» **Document segment**

>>>>

Cheerio provides several methods for removing elements from the DOM, with .remove()
being the most commonly used. Here's a comprehensive guide to different removal techniques.
Basic Element Removal
The .remove()
method permanently removes selected elements from the DOM:
const cheerio = require('cheerio');
const html = `
<div class="container">
<p>Keep this paragraph</p>
<div class="unwanted">Remove this div</div>
<span class="unwanted">Remove this span</span>
<p>Keep this paragraph too</p>
</div>`;
const $ = cheerio.load(html);
// Remove all elements with class 'unwanted'
$('.unwanted').remove();
console.log($.html());
Output:
<div class="container">
<p>Keep this paragraph</p>
<p>Keep this paragraph too</p>
</div>
Advanced Removal Techniques
Remove by Tag Name
// Remove all script tags
$('script').remove();
// Remove all style tags
$('style').remove();
// Remove all comments (requires special handling)
$('*').contents().filter(function() {
return this.type === 'comment';
}).remove();
Remove by Attribute
// Remove elements with specific data attributes
$('[data-remove="true"]').remove();
// Remove elements with empty href attributes
$('a[href=""]').remove();
// Remove images without alt text
$('img:not([alt])').remove();
Conditional Removal
// Remove elements containing specific text
$('p').filter(function() {
return $(this).text().includes('advertisement');
}).remove();
// Remove empty elements
$('div').filter(function() {
return $(this).text().trim() === '';
}).remove();
Alternative Removal Methods
Using .empty()

<<<<

» **Records supplied**
>>>>

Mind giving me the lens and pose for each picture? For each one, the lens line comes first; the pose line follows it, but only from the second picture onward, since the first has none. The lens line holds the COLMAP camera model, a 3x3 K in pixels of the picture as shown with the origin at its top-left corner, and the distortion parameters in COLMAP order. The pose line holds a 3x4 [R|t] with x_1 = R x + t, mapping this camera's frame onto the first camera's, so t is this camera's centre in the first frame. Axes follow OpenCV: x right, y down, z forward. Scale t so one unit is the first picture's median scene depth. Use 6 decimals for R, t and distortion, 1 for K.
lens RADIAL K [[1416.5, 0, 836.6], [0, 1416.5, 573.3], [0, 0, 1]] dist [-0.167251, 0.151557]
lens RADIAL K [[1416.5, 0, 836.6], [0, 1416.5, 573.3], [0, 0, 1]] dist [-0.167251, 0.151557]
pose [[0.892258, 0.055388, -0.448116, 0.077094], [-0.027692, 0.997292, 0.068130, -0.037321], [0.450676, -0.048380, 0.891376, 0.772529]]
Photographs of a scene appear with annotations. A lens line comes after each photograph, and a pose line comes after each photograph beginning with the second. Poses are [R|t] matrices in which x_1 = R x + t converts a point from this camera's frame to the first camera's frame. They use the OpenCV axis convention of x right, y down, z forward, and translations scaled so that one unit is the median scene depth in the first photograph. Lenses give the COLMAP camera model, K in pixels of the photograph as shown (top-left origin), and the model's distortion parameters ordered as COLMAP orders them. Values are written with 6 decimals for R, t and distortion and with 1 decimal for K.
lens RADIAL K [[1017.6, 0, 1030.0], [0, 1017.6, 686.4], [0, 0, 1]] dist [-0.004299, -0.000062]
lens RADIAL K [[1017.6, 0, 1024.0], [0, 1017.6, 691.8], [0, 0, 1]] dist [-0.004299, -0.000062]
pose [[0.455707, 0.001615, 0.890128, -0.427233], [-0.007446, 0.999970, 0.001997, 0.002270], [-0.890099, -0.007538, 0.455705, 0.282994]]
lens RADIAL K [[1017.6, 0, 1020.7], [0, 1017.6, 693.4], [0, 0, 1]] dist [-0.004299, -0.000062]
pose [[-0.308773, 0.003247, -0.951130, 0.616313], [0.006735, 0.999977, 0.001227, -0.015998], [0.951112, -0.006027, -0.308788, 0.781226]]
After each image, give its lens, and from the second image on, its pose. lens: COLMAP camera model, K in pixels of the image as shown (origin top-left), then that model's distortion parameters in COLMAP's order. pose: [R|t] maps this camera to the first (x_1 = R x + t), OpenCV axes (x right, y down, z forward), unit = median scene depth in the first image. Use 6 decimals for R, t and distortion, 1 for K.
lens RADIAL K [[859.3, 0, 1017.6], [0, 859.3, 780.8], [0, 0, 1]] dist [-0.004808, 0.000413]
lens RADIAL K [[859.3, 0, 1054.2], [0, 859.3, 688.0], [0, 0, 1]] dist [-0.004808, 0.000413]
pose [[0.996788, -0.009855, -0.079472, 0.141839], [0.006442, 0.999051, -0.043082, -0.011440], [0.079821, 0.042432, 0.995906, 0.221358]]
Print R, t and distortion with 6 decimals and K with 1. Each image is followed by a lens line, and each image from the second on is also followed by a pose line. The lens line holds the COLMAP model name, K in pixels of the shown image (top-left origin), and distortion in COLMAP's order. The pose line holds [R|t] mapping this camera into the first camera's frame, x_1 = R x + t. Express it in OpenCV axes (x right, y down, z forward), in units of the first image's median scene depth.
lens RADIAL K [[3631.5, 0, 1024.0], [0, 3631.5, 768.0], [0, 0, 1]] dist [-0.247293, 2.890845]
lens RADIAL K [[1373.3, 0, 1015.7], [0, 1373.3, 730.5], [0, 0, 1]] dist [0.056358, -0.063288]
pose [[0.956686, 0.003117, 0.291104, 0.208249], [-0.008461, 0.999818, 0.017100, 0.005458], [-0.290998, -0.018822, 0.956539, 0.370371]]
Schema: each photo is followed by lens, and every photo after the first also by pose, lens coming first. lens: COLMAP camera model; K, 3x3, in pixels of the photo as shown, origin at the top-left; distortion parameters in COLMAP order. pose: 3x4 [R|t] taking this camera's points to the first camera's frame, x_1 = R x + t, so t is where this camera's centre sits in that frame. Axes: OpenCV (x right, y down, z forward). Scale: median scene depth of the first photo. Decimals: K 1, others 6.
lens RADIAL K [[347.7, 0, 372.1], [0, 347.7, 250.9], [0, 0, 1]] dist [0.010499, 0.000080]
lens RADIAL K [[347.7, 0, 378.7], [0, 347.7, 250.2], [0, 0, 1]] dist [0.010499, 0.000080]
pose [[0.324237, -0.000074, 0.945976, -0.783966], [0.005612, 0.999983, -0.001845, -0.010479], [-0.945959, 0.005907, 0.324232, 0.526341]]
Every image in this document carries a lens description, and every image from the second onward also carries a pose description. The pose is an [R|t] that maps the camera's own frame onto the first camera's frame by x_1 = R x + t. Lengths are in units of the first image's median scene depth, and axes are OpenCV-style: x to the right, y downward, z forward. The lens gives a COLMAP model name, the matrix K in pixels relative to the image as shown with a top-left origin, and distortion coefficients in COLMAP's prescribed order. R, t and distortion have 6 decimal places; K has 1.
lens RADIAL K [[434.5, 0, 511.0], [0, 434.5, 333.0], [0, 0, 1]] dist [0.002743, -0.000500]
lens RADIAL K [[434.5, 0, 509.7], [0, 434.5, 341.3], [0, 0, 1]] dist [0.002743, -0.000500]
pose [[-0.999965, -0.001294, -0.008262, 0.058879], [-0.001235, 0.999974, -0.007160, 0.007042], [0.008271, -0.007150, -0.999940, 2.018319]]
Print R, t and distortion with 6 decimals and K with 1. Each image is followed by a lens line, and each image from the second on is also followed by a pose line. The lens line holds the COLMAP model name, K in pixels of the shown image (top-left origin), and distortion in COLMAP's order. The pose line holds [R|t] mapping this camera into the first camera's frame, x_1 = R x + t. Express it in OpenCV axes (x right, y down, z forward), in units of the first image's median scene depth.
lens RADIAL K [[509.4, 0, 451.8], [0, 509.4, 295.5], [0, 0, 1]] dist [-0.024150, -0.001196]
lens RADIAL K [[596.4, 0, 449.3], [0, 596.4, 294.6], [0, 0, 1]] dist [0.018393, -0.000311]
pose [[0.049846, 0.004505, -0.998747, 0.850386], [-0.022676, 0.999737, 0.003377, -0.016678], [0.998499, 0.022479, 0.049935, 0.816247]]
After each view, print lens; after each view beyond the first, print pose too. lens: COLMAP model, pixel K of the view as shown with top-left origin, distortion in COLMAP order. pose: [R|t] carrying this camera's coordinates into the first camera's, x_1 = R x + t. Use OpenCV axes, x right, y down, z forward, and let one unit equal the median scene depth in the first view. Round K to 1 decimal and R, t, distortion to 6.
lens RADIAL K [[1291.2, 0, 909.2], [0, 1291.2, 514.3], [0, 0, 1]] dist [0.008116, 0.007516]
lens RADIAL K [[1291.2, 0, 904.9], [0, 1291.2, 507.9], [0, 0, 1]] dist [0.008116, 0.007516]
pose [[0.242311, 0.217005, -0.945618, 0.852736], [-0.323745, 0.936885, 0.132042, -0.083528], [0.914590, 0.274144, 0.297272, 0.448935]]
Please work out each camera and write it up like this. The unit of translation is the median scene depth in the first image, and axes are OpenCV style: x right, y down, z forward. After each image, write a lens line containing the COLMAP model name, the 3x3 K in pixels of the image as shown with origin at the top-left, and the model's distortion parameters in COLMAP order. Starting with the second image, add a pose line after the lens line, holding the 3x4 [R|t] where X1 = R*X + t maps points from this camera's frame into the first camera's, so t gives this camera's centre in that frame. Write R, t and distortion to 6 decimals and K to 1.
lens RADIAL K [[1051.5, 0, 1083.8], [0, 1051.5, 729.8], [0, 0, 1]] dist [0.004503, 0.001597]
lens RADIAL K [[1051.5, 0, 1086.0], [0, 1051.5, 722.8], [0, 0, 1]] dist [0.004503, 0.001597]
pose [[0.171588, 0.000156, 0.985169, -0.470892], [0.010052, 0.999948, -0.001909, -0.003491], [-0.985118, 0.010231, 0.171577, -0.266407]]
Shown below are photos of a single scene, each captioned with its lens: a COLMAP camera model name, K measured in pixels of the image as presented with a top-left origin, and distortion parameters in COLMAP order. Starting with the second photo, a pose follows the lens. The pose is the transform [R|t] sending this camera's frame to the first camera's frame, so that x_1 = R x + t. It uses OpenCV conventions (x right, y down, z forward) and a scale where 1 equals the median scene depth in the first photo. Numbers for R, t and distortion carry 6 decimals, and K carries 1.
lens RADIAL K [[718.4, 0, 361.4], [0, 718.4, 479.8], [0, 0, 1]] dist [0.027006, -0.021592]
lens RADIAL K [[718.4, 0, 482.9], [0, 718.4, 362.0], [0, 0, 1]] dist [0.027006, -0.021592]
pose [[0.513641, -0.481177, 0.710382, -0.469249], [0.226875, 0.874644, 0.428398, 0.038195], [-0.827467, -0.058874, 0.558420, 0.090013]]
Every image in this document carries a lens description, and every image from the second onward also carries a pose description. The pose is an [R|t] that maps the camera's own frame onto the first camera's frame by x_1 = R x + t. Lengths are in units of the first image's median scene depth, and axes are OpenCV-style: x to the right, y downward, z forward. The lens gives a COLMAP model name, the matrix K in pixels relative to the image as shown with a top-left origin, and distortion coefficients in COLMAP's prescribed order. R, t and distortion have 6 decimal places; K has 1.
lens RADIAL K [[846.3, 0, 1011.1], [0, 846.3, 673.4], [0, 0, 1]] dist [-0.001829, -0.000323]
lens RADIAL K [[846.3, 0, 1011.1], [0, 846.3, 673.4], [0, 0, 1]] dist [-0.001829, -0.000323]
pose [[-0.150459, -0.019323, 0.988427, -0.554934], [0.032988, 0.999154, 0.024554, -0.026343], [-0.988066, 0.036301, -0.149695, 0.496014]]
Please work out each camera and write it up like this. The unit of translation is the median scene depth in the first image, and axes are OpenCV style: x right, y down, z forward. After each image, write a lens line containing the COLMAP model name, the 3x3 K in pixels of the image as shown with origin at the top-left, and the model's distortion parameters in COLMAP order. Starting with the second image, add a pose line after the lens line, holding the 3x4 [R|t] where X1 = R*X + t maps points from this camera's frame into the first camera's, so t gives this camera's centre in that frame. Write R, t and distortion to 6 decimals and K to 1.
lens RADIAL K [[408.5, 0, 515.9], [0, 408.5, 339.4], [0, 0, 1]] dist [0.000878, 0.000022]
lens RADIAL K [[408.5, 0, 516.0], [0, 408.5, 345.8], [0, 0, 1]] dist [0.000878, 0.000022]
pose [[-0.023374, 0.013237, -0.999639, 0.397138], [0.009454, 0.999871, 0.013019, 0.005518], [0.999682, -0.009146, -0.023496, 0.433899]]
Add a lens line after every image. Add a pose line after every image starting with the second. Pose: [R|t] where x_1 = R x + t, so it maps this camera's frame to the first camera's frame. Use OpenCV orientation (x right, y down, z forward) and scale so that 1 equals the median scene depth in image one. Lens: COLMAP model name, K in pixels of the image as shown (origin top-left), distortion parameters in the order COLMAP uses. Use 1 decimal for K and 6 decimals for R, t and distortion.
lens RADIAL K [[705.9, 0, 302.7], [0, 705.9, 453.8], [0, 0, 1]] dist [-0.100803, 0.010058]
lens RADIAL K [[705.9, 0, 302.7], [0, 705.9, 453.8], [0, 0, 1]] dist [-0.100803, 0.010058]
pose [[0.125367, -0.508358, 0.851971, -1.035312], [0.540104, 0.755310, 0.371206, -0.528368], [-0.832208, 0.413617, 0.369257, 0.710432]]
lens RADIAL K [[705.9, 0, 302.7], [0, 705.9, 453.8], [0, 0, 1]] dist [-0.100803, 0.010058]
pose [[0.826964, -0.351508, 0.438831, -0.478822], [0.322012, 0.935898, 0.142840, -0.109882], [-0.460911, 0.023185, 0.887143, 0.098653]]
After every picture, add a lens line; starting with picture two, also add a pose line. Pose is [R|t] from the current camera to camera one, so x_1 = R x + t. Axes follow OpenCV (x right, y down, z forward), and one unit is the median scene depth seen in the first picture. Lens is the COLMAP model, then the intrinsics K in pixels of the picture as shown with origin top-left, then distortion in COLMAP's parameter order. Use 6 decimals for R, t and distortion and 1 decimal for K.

<<<<

» **Task goal**
Repeat the Cheerio removal guide word for word from "Cheerio provides several" to "different removal techniques.".

» **Output for this exercise**
Cheerio provides several methods for removing elements from the DOM, with .remove()
being the most commonly used. Here's a comprehensive guide to different removal techniques.